ACTION ITEM: Copy the data exactly, line for line.

[Stored data]

━━━━━━━━━━━━━━━━━━━━

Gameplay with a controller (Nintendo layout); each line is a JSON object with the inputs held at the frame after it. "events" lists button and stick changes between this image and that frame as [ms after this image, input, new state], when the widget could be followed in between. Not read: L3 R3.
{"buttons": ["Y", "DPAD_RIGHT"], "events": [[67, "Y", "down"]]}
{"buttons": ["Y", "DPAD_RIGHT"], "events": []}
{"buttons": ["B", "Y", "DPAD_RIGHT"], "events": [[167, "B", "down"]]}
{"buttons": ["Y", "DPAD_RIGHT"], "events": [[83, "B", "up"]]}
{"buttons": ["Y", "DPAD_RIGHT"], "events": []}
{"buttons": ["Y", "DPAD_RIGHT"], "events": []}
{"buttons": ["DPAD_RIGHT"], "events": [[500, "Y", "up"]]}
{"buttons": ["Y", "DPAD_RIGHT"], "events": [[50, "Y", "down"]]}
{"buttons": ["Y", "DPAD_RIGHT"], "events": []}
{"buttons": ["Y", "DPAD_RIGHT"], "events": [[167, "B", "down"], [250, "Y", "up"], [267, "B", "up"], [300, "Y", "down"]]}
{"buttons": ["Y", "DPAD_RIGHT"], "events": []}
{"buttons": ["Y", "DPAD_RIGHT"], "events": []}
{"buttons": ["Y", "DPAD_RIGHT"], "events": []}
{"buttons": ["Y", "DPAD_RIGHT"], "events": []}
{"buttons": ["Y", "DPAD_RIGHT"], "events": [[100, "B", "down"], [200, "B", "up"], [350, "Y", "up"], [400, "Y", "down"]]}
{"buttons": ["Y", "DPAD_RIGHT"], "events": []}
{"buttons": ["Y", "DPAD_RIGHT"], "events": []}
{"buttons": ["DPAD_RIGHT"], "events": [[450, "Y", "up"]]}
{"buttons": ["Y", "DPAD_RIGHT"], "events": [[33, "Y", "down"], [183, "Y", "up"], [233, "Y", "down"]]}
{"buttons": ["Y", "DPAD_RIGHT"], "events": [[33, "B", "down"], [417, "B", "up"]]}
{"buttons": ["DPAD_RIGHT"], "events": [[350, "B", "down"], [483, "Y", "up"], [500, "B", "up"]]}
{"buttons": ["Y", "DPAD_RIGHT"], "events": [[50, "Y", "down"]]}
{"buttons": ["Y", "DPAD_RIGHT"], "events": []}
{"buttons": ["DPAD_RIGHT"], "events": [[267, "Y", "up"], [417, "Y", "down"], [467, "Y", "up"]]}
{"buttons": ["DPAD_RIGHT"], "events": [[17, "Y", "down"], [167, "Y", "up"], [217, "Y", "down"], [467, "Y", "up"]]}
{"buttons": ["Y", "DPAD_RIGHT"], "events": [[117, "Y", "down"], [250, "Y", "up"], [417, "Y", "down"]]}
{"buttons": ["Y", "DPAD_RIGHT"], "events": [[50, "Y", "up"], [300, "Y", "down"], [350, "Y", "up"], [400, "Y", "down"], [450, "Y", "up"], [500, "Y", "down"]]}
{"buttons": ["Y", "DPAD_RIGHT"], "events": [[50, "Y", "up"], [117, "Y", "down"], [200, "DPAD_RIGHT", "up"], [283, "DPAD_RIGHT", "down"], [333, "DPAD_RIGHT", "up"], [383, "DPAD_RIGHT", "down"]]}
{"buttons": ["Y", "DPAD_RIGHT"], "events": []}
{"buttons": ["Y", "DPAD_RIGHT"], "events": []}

━━━━━━━━━━━━━━━━━━━━

WRITTEN SOLUTION:
Gameplay with a controller (Nintendo layout); each line is a JSON object with the inputs held at the frame after it. "events" lists button and stick changes between this image and that frame as [ms after this image, input, new state], when the widget could be followed in between. Not read: L3 R3.
{"buttons": ["Y", "DPAD_RIGHT"], "events": [[67, "Y", "down"]]}
{"buttons": ["Y", "DPAD_RIGHT"], "events": []}
{"buttons": ["B", "Y", "DPAD_RIGHT"], "events": [[167, "B", "down"]]}
{"buttons": ["Y", "DPAD_RIGHT"], "events": [[83, "B", "up"]]}
{"buttons": ["Y", "DPAD_RIGHT"], "events": []}
{"buttons": ["Y", "DPAD_RIGHT"], "events": []}
{"buttons": ["DPAD_RIGHT"], "events": [[500, "Y", "up"]]}
{"buttons": ["Y", "DPAD_RIGHT"], "events": [[50, "Y", "down"]]}
{"buttons": ["Y", "DPAD_RIGHT"], "events": []}
{"buttons": ["Y", "DPAD_RIGHT"], "events": [[167, "B", "down"], [250, "Y", "up"], [267, "B", "up"], [300, "Y", "down"]]}
{"buttons": ["Y", "DPAD_RIGHT"], "events": []}
{"buttons": ["Y", "DPAD_RIGHT"], "events": []}
{"buttons": ["Y", "DPAD_RIGHT"], "events": []}
{"buttons": ["Y", "DPAD_RIGHT"], "events": []}
{"buttons": ["Y", "DPAD_RIGHT"], "events": [[100, "B", "down"], [200, "B", "up"], [350, "Y", "up"], [400, "Y", "down"]]}
{"buttons": ["Y", "DPAD_RIGHT"], "events": []}
{"buttons": ["Y", "DPAD_RIGHT"], "events": []}
{"buttons": ["DPAD_RIGHT"], "events": [[450, "Y", "up"]]}
{"buttons": ["Y", "DPAD_RIGHT"], "events": [[33, "Y", "down"], [183, "Y", "up"], [233, "Y", "down"]]}
{"buttons": ["Y", "DPAD_RIGHT"], "events": [[33, "B", "down"], [417, "B", "up"]]}
{"buttons": ["DPAD_RIGHT"], "events": [[350, "B", "down"], [483, "Y", "up"], [500, "B", "up"]]}
{"buttons": ["Y", "DPAD_RIGHT"], "events": [[50, "Y", "down"]]}
{"buttons": ["Y", "DPAD_RIGHT"], "events": []}
{"buttons": ["DPAD_RIGHT"], "events": [[267, "Y", "up"], [417, "Y", "down"], [467, "Y", "up"]]}
{"buttons": ["DPAD_RIGHT"], "events": [[17, "Y", "down"], [167, "Y", "up"], [217, "Y", "down"], [467, "Y", "up"]]}
{"buttons": ["Y", "DPAD_RIGHT"], "events": [[117, "Y", "down"], [250, "Y", "up"], [417, "Y", "down"]]}
{"buttons": ["Y", "DPAD_RIGHT"], "events": [[50, "Y", "up"], [300, "Y", "down"], [350, "Y", "up"], [400, "Y", "down"], [450, "Y", "up"], [500, "Y", "down"]]}
{"buttons": ["Y", "DPAD_RIGHT"], "events": [[50, "Y", "up"], [117, "Y", "down"], [200, "DPAD_RIGHT", "up"], [283, "DPAD_RIGHT", "down"], [333, "DPAD_RIGHT", "up"], [383, "DPAD_RIGHT", "down"]]}
{"buttons": ["Y", "DPAD_RIGHT"], "events": []}
{"buttons": ["Y", "DPAD_RIGHT"], "events": []}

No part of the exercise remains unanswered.